All of the entries must be duplicated exactly.
(Supplied data)
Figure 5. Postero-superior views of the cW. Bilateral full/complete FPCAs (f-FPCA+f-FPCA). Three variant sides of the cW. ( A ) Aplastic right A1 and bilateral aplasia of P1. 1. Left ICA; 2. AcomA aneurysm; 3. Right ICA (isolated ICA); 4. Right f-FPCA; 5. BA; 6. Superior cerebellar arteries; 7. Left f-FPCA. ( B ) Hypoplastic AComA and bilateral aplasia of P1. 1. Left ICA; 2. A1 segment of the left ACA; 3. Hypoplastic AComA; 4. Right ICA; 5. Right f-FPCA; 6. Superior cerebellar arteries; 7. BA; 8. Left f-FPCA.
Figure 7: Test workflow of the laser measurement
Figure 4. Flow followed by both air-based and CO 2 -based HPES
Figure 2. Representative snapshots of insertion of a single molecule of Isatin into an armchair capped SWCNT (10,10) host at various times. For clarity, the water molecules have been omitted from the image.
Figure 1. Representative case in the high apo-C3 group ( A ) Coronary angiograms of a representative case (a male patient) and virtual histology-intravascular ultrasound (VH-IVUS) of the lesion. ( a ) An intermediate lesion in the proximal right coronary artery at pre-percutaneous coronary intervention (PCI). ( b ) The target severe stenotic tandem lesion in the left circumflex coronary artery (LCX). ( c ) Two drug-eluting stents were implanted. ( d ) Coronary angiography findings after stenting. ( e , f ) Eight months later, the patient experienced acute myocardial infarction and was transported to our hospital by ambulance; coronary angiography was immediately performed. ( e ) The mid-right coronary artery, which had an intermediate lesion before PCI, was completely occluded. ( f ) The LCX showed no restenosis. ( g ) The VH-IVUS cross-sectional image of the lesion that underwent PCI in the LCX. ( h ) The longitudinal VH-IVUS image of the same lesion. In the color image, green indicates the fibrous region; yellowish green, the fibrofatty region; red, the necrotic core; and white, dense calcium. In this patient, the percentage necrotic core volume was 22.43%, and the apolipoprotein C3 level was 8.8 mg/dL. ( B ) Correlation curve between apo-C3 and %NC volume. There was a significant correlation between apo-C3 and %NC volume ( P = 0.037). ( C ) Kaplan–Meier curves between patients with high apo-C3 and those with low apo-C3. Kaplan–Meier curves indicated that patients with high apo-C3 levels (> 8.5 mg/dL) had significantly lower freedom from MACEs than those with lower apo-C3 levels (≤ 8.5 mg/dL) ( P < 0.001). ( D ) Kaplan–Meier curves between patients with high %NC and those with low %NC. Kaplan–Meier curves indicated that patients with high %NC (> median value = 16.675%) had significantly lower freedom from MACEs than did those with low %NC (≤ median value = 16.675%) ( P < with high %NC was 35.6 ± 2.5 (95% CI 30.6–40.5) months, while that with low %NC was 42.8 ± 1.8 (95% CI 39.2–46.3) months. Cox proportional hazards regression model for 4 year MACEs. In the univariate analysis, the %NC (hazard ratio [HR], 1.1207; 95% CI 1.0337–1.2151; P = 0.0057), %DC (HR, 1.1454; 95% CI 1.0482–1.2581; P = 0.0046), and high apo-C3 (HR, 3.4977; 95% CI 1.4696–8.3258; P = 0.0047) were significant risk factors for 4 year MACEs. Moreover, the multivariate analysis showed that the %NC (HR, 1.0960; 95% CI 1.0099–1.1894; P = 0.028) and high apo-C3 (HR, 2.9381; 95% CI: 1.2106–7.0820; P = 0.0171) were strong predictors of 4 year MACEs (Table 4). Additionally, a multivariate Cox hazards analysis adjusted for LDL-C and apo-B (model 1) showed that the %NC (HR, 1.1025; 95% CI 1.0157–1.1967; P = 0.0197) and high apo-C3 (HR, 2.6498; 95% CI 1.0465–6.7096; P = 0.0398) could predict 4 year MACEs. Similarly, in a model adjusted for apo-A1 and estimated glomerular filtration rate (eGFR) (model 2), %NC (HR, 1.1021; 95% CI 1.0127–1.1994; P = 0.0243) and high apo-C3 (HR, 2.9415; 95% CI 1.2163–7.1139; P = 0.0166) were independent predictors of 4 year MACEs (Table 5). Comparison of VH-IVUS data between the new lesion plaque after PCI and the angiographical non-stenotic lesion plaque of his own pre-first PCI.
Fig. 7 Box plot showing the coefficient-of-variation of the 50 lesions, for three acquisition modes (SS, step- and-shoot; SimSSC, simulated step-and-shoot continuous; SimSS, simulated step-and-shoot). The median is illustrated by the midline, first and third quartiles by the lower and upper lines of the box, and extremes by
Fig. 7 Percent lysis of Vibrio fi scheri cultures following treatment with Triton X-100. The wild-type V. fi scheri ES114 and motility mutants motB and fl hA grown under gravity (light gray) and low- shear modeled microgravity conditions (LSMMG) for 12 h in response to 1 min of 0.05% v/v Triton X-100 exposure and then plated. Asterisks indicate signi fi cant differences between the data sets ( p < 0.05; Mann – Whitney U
(End Supplied data)
Answer section:
Figure 5. Postero-superior views of the cW. Bilateral full/complete FPCAs (f-FPCA+f-FPCA). Three variant sides of the cW. ( A ) Aplastic right A1 and bilateral aplasia of P1. 1. Left ICA; 2. AcomA aneurysm; 3. Right ICA (isolated ICA); 4. Right f-FPCA; 5. BA; 6. Superior cerebellar arteries; 7. Left f-FPCA. ( B ) Hypoplastic AComA and bilateral aplasia of P1. 1. Left ICA; 2. A1 segment of the left ACA; 3. Hypoplastic AComA; 4. Right ICA; 5. Right f-FPCA; 6. Superior cerebellar arteries; 7. BA; 8. Left f-FPCA.
Figure 7: Test workflow of the laser measurement
Figure 4. Flow followed by both air-based and CO 2 -based HPES
Figure 2. Representative snapshots of insertion of a single molecule of Isatin into an armchair capped SWCNT (10,10) host at various times. For clarity, the water molecules have been omitted from the image.
Figure 1. Representative case in the high apo-C3 group ( A ) Coronary angiograms of a representative case (a male patient) and virtual histology-intravascular ultrasound (VH-IVUS) of the lesion. ( a ) An intermediate lesion in the proximal right coronary artery at pre-percutaneous coronary intervention (PCI). ( b ) The target severe stenotic tandem lesion in the left circumflex coronary artery (LCX). ( c ) Two drug-eluting stents were implanted. ( d ) Coronary angiography findings after stenting. ( e , f ) Eight months later, the patient experienced acute myocardial infarction and was transported to our hospital by ambulance; coronary angiography was immediately performed. ( e ) The mid-right coronary artery, which had an intermediate lesion before PCI, was completely occluded. ( f ) The LCX showed no restenosis. ( g ) The VH-IVUS cross-sectional image of the lesion that underwent PCI in the LCX. ( h ) The longitudinal VH-IVUS image of the same lesion. In the color image, green indicates the fibrous region; yellowish green, the fibrofatty region; red, the necrotic core; and white, dense calcium. In this patient, the percentage necrotic core volume was 22.43%, and the apolipoprotein C3 level was 8.8 mg/dL. ( B ) Correlation curve between apo-C3 and %NC volume. There was a significant correlation between apo-C3 and %NC volume ( P = 0.037). ( C ) Kaplan–Meier curves between patients with high apo-C3 and those with low apo-C3. Kaplan–Meier curves indicated that patients with high apo-C3 levels (> 8.5 mg/dL) had significantly lower freedom from MACEs than those with lower apo-C3 levels (≤ 8.5 mg/dL) ( P < 0.001). ( D ) Kaplan–Meier curves between patients with high %NC and those with low %NC. Kaplan–Meier curves indicated that patients with high %NC (> median value = 16.675%) had significantly lower freedom from MACEs than did those with low %NC (≤ median value = 16.675%) ( P < with high %NC was 35.6 ± 2.5 (95% CI 30.6–40.5) months, while that with low %NC was 42.8 ± 1.8 (95% CI 39.2–46.3) months. Cox proportional hazards regression model for 4 year MACEs. In the univariate analysis, the %NC (hazard ratio [HR], 1.1207; 95% CI 1.0337–1.2151; P = 0.0057), %DC (HR, 1.1454; 95% CI 1.0482–1.2581; P = 0.0046), and high apo-C3 (HR, 3.4977; 95% CI 1.4696–8.3258; P = 0.0047) were significant risk factors for 4 year MACEs. Moreover, the multivariate analysis showed that the %NC (HR, 1.0960; 95% CI 1.0099–1.1894; P = 0.028) and high apo-C3 (HR, 2.9381; 95% CI: 1.2106–7.0820; P = 0.0171) were strong predictors of 4 year MACEs (Table 4). Additionally, a multivariate Cox hazards analysis adjusted for LDL-C and apo-B (model 1) showed that the %NC (HR, 1.1025; 95% CI 1.0157–1.1967; P = 0.0197) and high apo-C3 (HR, 2.6498; 95% CI 1.0465–6.7096; P = 0.0398) could predict 4 year MACEs. Similarly, in a model adjusted for apo-A1 and estimated glomerular filtration rate (eGFR) (model 2), %NC (HR, 1.1021; 95% CI 1.0127–1.1994; P = 0.0243) and high apo-C3 (HR, 2.9415; 95% CI 1.2163–7.1139; P = 0.0166) were independent predictors of 4 year MACEs (Table 5). Comparison of VH-IVUS data between the new lesion plaque after PCI and the angiographical non-stenotic lesion plaque of his own pre-first PCI.
Fig. 7 Box plot showing the coefficient-of-variation of the 50 lesions, for three acquisition modes (SS, step- and-shoot; SimSSC, simulated step-and-shoot continuous; SimSS, simulated step-and-shoot). The median is illustrated by the midline, first and third quartiles by the lower and upper lines of the box, and extremes by
Fig. 7 Percent lysis of Vibrio fi scheri cultures following treatment with Triton X-100. The wild-type V. fi scheri ES114 and motility mutants motB and fl hA grown under gravity (light gray) and low- shear modeled microgravity conditions (LSMMG) for 12 h in response to 1 min of 0.05% v/v Triton X-100 exposure and then plated. Asterisks indicate signi fi cant differences between the data sets ( p < 0.05; Mann – Whitney U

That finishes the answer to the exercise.